# Windows 10 update.......yawn.



## IKE (Nov 30, 2017)

I had a box come up a bit ago from Windows and it basically said that I had some updates to install and that they may take a while to install and that I could do it now or later.

I figured that like other updates in the past that it would only take a couple of minutes so I figured what the heck and clicked on 'install now'.

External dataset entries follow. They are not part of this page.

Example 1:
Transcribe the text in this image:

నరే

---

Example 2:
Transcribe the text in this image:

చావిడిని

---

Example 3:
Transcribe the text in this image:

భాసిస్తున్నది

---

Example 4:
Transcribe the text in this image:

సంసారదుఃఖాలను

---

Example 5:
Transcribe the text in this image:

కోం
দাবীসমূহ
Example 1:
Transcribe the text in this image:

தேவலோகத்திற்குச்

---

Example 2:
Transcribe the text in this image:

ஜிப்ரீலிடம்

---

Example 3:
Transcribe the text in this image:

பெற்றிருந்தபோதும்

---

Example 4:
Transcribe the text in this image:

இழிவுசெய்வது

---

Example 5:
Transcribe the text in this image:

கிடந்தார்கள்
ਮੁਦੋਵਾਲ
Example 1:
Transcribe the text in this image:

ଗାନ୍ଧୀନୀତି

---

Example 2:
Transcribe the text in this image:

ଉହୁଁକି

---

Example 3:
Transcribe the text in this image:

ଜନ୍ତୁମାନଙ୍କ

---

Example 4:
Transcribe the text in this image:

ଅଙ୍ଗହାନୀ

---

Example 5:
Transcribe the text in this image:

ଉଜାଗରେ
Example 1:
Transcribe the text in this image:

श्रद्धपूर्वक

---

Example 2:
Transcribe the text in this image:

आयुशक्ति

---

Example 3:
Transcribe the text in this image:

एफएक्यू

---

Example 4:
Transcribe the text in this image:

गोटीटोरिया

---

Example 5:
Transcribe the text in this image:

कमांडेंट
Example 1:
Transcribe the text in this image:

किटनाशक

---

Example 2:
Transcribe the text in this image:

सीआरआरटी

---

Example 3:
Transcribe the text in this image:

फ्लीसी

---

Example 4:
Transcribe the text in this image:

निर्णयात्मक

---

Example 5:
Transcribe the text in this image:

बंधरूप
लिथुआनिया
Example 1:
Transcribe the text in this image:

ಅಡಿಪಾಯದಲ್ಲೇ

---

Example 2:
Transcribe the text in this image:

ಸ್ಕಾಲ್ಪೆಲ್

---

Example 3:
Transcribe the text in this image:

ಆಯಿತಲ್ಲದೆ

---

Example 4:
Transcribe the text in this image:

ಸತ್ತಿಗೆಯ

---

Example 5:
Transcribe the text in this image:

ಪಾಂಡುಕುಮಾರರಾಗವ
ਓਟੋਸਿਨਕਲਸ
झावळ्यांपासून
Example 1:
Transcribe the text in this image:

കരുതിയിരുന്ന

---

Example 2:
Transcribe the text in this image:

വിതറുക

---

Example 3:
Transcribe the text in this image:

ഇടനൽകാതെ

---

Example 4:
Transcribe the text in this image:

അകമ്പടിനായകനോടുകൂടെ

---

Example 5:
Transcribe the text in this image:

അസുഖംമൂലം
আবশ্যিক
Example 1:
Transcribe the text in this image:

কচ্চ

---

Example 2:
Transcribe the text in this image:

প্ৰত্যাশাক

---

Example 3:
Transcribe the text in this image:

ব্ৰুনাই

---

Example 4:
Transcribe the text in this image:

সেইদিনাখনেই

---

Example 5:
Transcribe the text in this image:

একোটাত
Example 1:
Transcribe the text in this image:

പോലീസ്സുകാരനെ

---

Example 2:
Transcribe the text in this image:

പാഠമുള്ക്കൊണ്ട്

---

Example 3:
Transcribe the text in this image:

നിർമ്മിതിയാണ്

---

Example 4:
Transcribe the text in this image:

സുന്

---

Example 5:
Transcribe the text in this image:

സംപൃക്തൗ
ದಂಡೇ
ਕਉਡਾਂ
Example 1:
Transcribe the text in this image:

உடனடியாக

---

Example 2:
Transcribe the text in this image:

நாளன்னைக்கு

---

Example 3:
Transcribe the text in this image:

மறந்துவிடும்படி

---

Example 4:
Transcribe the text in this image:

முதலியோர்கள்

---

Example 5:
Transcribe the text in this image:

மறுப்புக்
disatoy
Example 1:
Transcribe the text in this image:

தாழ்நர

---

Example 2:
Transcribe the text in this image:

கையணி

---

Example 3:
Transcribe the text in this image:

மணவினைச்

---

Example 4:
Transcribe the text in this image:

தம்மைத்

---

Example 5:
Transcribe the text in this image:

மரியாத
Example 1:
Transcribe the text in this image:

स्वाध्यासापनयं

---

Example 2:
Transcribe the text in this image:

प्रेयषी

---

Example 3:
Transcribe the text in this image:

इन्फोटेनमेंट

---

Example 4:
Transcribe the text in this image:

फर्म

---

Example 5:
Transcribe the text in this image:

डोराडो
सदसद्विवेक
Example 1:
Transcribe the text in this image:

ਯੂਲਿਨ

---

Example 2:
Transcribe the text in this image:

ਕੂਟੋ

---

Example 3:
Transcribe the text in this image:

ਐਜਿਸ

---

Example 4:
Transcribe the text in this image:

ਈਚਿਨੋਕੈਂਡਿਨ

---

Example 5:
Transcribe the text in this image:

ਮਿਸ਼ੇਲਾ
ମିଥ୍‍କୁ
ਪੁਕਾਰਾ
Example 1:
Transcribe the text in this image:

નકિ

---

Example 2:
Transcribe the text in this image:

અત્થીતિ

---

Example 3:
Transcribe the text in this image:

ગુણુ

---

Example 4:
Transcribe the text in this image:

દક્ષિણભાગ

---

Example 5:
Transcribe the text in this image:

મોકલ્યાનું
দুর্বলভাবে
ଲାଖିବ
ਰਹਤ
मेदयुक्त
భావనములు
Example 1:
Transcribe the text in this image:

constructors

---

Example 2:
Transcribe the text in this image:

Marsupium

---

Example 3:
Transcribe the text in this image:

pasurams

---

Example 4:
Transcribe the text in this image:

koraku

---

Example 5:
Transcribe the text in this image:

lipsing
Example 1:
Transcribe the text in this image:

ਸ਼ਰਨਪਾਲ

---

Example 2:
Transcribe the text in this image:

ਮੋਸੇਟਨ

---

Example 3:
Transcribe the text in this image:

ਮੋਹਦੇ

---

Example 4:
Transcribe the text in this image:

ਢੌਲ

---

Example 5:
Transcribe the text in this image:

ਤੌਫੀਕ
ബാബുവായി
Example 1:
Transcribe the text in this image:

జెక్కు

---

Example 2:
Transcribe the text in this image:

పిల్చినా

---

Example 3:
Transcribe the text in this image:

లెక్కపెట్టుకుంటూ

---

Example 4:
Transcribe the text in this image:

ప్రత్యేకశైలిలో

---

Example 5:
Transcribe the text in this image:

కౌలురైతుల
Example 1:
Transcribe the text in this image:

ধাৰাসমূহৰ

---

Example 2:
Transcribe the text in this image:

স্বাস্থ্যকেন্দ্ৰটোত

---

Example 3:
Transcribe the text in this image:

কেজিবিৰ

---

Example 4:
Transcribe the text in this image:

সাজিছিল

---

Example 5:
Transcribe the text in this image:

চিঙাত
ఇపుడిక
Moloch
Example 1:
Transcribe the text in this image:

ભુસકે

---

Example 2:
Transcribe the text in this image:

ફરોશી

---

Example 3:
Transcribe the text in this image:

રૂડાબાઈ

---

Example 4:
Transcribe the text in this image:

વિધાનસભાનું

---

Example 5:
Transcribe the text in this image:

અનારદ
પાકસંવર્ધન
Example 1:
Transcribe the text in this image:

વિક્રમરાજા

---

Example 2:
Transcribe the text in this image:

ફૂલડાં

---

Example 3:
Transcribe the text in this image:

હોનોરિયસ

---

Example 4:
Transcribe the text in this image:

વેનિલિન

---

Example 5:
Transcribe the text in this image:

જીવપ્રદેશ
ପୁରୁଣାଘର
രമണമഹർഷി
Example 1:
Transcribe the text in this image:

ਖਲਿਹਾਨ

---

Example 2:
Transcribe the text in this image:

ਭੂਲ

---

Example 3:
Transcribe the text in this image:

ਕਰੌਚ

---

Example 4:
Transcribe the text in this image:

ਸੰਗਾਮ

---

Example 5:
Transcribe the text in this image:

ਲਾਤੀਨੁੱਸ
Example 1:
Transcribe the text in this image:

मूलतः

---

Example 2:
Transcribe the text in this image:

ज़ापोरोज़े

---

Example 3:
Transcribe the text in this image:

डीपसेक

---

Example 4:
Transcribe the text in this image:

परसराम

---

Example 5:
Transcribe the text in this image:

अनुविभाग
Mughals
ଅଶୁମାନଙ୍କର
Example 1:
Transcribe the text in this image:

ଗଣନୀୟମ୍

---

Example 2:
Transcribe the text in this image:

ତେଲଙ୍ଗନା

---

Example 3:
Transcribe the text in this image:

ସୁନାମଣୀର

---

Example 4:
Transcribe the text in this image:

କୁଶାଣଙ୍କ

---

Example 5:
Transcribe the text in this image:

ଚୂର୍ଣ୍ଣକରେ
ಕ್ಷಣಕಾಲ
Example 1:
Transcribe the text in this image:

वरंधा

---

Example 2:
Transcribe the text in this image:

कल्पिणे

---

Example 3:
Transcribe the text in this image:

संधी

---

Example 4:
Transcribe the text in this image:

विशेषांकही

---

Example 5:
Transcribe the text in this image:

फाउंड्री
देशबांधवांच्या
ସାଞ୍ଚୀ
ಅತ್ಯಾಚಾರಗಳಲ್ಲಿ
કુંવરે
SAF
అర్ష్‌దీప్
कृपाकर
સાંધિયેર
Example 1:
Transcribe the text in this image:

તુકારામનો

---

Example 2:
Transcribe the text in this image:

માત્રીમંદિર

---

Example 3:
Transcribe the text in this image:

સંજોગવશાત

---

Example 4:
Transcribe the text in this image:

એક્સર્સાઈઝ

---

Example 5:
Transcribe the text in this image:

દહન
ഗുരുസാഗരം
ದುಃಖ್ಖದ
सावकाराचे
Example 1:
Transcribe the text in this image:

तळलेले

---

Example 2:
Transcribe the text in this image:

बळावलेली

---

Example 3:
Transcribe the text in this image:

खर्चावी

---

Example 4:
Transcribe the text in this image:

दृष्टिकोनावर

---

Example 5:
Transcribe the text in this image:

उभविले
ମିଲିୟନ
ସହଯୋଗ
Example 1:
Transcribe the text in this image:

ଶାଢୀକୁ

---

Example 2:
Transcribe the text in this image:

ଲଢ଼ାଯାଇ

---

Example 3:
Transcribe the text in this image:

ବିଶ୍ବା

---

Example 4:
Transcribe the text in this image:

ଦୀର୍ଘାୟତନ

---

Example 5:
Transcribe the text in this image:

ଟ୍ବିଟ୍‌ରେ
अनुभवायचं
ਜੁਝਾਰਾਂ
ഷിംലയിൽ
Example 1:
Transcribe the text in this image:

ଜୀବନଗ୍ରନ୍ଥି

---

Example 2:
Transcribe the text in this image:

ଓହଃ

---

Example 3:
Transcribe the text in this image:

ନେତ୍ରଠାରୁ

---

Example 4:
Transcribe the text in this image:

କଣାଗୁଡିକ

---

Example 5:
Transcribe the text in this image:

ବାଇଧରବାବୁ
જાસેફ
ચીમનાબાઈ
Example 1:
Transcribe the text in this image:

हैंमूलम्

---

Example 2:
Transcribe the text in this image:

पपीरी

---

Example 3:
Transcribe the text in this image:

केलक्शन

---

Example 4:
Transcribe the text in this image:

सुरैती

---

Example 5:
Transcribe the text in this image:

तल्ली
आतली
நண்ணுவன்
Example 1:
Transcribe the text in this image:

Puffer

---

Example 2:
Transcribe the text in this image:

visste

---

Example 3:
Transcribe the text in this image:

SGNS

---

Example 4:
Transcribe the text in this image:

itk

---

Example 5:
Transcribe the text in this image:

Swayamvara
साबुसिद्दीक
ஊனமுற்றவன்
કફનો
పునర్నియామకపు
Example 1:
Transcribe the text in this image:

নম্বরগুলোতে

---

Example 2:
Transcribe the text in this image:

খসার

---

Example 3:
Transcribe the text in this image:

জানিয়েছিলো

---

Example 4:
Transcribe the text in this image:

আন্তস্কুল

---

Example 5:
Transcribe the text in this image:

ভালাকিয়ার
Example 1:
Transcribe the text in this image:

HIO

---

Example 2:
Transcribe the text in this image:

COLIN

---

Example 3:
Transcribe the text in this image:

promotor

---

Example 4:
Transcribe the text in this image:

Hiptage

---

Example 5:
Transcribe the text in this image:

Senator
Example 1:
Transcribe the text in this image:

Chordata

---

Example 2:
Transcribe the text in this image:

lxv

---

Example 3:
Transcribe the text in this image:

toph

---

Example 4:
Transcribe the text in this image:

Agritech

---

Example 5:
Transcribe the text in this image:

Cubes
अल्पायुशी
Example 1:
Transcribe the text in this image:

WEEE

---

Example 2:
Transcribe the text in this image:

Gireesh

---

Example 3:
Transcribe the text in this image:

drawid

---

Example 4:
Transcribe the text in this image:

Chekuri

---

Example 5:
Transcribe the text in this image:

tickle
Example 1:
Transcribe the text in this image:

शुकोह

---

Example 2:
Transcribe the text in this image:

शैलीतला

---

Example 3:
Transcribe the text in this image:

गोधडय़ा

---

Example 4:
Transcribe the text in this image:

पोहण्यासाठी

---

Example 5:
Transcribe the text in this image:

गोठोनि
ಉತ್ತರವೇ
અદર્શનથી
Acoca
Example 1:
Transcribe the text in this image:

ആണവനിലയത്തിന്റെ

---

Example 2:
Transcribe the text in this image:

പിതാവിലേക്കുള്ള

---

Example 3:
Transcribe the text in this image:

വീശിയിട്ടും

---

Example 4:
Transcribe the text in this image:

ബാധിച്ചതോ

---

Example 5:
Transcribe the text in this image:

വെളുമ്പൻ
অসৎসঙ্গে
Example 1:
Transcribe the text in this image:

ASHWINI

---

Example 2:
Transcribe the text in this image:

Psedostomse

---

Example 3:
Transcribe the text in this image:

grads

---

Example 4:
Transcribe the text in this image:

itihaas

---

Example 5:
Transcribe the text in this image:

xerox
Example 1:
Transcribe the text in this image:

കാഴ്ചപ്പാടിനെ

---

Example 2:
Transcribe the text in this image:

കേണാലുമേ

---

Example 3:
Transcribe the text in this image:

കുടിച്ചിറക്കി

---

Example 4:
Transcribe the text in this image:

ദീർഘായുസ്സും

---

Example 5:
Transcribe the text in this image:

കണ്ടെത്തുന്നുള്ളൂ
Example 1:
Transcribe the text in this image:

I can't remember ever having a update that took so long but I guess I've now got all the latest and greatest Windows 10 stuff because the install took over 35 minutes.


----------



## SeaBreeze (Nov 30, 2017)

I've been getting that pop up too, and putting it off.  I'm pretty sure you can stall for up to a year on that.  I've read the latest update can take many hours, and some people had black screens or computer trouble after the upgrade.  I'm going to be doing some business online and don't want my computer down until everything's taken care of.


----------



## Don M. (Nov 30, 2017)

This "pop up" hit my system this afternoon, and it only took about 5 minutes....but, then, I have fairly fast service...100MB.  At first glance, this looks like it is mostly added features for MS Edge.  The BIGGY is the upgrade to level 1709.  That one could take several hours for users with slower speed service.  I made that move a week ago, and scheduled it for after supper when there were a couple of good shows on TV.  Even at the speed I get, my system took over 2 hours to do the update, and another 15 minutes to do a Restart.  I just checked the system during commercials, and I was finally able to get back online after almost 2.5 hours.  When that one hits your systems, be prepared for a LONG update.


----------



## SeaBreeze (Nov 30, 2017)

My pop up is for 1709 Creators update for windows 10.


----------



## Happyflowerlady (Nov 30, 2017)

Just reading this thread makes me so thankful that I have an iPad !


----------



## IKE (Nov 30, 2017)

I didn't pay any attention to what it said so I don't have a clue if my 35 minute Windows 10 upgrade was for 1709 or what.....everything seems to be running just fine afterwards.


----------



## terry123 (Dec 1, 2017)

Mine popped up tonight. I opted to remind me in 3 days.


----------



## Ken N Tx (Dec 1, 2017)

IKE said:


> I didn't pay any attention to what it said so I don't have a clue if my 35 minute Windows 10 upgrade was for 1709 or what.....everything seems to be running just fine afterwards.


----------



## jujube (Dec 1, 2017)

Mine took at least two hours.


----------